After all, it’s not like foreclosure’s an isolated problem. The Mortgage Bankers Association recently reported that nearly 1 in 7 US mortgages is in some stage of distress (either being paid late or already defaulted on). That’s almost 13 million households, an estimated 30 million Americans. It’s the worst this country has ever seen and it’s affecting every type of American!

Meanwhile, the industry is taking billions—soon trillions—in write-downs of property value. Just looking at the two most recent income properties Great Lakes Secured Investments bought makes a great example. In both cases, the house was bought for 80% or so less than what was owed the bank when it foreclosed on last year. And that doesn’t even include the countless other expenses such as utilities, insurance, clean-up, commissions, legal and title fees, etc. that the bank had to incur just to get that miserably low price.

And yet odds are the previous owner would have stayed and continued to make payments if the bank would have lowered their loan balance and payments by say, 40%. The bank could have saved the remaining 40% plus all those other extraordinary expenses and loss of income. You see, increasingly, there’s NOT an income or employment issue behind the foreclosure. Lowering the amount owed on the mortgage and / or the interest rate would have saved everybody a lot of grief and money. After all, I’d lay odds that the previous owner is now renting a similar place for about what the bank should have accepted for a loan modification payment.

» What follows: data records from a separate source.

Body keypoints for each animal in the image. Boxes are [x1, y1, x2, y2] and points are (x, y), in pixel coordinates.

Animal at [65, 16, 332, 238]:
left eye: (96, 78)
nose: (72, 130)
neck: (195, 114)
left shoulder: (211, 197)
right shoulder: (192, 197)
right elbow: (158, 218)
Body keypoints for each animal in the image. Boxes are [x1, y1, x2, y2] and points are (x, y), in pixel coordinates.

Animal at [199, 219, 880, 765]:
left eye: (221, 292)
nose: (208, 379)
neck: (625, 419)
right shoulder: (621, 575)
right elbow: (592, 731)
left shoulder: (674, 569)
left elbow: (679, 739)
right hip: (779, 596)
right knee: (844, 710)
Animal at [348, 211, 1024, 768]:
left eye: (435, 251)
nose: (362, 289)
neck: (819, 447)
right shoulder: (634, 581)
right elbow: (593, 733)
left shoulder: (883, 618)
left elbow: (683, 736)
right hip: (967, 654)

But when it comes to banks dealing with customers, no news is good news. There will be no conversation with the bank about alternatives because that’s not the way banks do things. You can’t talk to the bank BEFORE foreclosure strikes. Instead, only after a borrower has already defaulted on the loan and ruined their credit can they get past the Customer Service gate to talk about an alternative to foreclosure. But by that time the opportunity for a win-win solution has passed.

I see this every day of my life: the homeowner with a 20-year perfect credit record, whose house is worth less than half of what it was a couple of years ago. They try to sell their house for a year, expecting no money whatsoever anymore. The housing market has humbled them. All they want to do at this point is walk away with nothing but their credit intact. But they can’t even do that!

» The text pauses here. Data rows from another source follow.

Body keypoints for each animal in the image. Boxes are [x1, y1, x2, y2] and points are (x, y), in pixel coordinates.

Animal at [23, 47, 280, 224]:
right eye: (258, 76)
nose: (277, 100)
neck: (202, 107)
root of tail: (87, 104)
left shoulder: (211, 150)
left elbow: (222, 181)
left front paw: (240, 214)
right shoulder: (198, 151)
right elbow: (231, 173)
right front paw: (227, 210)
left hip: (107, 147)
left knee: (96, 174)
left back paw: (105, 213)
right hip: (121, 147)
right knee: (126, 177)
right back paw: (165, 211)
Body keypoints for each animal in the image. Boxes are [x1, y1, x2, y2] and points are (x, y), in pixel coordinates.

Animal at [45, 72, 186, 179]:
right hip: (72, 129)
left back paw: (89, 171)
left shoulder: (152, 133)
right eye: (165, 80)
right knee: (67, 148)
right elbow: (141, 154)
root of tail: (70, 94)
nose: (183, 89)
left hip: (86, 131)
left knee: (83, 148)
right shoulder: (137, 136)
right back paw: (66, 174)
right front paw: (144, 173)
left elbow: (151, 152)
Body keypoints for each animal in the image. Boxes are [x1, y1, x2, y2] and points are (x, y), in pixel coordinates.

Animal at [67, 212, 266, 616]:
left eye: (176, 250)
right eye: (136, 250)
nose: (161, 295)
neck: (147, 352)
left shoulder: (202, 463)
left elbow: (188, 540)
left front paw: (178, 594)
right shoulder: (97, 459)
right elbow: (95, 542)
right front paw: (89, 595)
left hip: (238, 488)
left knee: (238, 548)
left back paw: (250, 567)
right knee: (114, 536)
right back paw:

This homeowner really has two choices, both of which involve destroying their credit:

a) Endure the hassle of trying to sell their home, this time at a discounted “short sale” price (less than what is owed on their mortgage), knowing they’ll not get one red cent from the sale

b) Don’t bother doing anything except let their house go completely into foreclosure by stop making payments, stop paying taxes, and live for free for up to a year, at least in most states

It’s no wonder most pick “b”. If you’re not getting any money and you’re credit’s getting destroyed anyway, why not live free for a year? (Some people claim that a “short sale” doesn’t have the negative impact on a credit report as a “foreclosure”, but not so).

The banking industry wants you to believe the foreclosure problem is symptomatic of the general economy, because it gets them off the hook of taking responsibility and being part of the solution.

By the way, written on the walls of one of the recent houses we purchased were the words: “we did not want to leave”.